Seperti biasa, dokter selalu duduk di kursinya, memeriksaku. "Apakah kamu merasa tidak enak badan, Ayu? Tubuhmu pasti kedingian, tapi kepalamu merasa gerah?" Dokter Nadia bertanya. Tangannya meraba-raba kompres yang ada di dahiku, dia dengan cepat menggantinya, sama seperti yang dilakukan oleh perawat Rini.
Aku mengangguk. Terkejut, dokter bisa mengetahuinya.
"Kalau begitu sepertinya kita harus menunda sesi terapi hari ini." Dokter Nadia berdiri, mengecek infusku. "Apakah perawat Rini menyuntikan sesuatu ke dalam infusmu, Ayu?"
Aku kembali mengangguk. "Katanya itu adalah obat penenang." Jawabku.
Dokter Nadia mengambil sesuatu, itu adalah selimut, dia menyelimutiku. Tubuhku masih terbaring, selimut berlapis membungkus tubuhku.
"Baiklah, kita akan melanjutkan sesi terapi ketika kamu sudah sembuh. Istirahatlah, Ayu." Dokter Nadia berjalan, meninggalkan ruangan.

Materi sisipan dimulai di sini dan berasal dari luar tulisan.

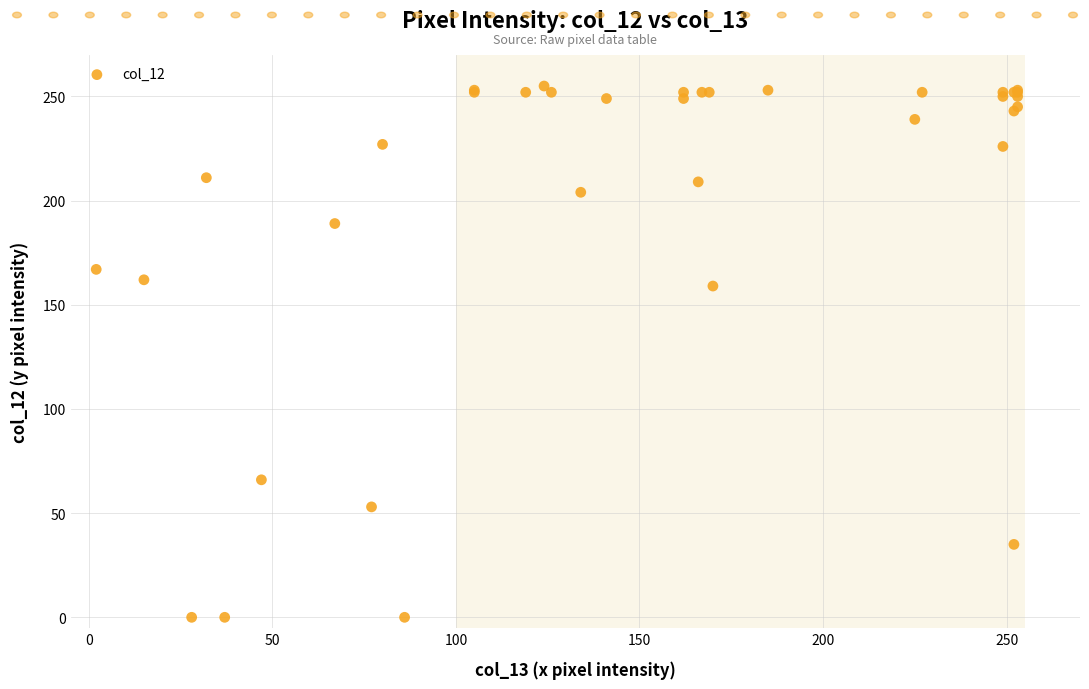

What Y value in the scatter plot is closest to 127?

159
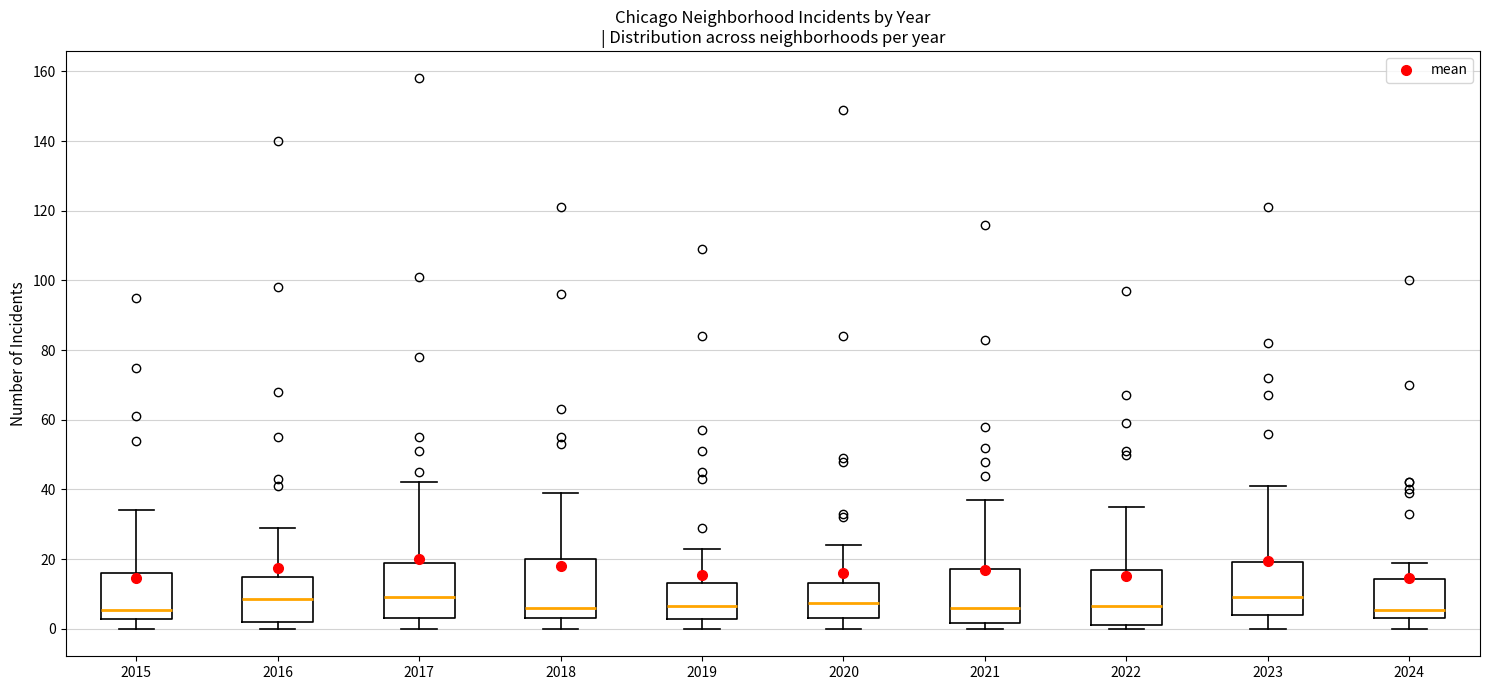

Where does the lower whisker of the box at x = 2024 end on the y-axis? The values are not printed on the chart, so give them approximately, as read against the axis.

0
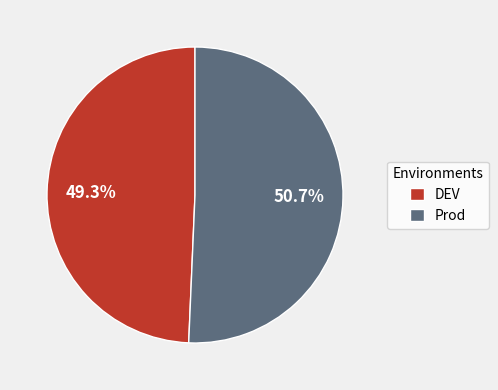

Which category has the smallest portion of the pie?

DEV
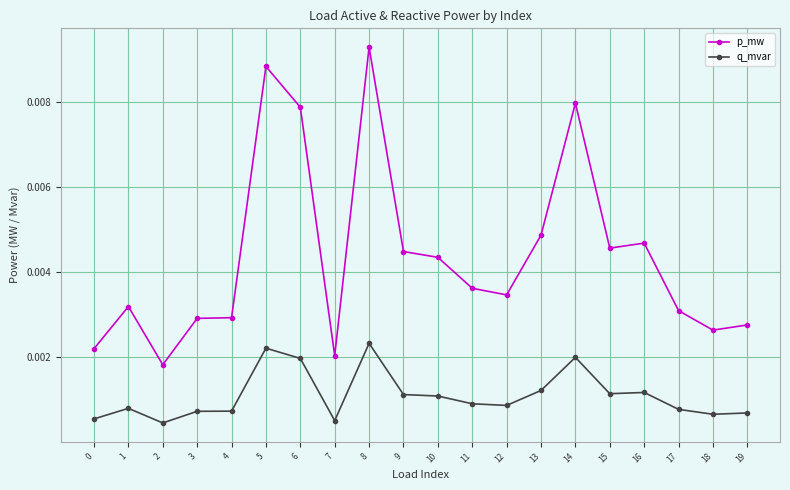

Rank the series by their average value, from highest to lowest.

p_mw, q_mvar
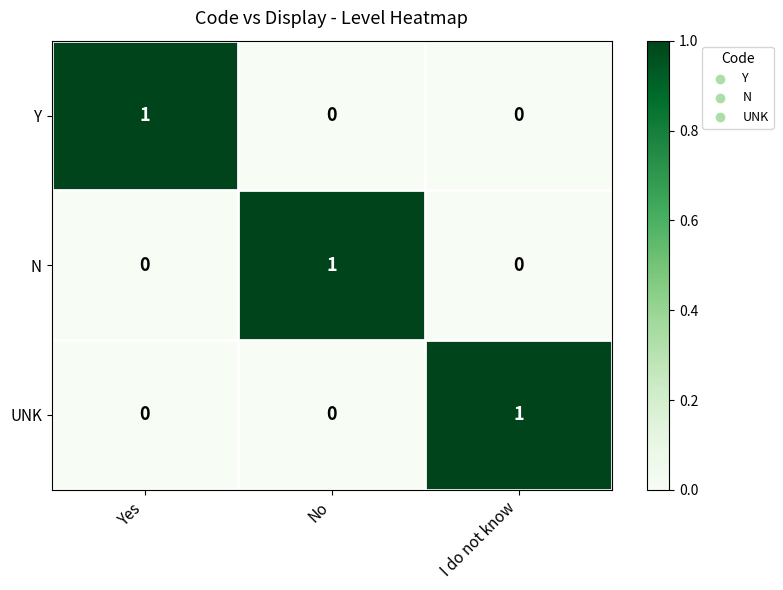

What is the total value across all series at I do not know?

1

"Tunggu, aku ingin bertanya tentang sesuatu." Aku menahan Dokter Nadia.
Langkah kakinya terhenti, membalikan badan. "Ada apa, Ayu?"
"Tentang mimpi."
Dokter Nadia tersenyum. "Simpan pertanyaanmu hingga kamu sembuh, Ayu. Kamu bisa bertanya sepuasnya disesi terapi berikutnya nanti." Melambaikan tangan. Keluar.
Sekarang hanya aku sendiri. Tidak ada siapapun. Dokter Nadia benar, tidak ada gunanya bertanya sekarang, hanya akan memperparah kondisiku. Meski begitu, mustahil untuk tidak memikirkannya.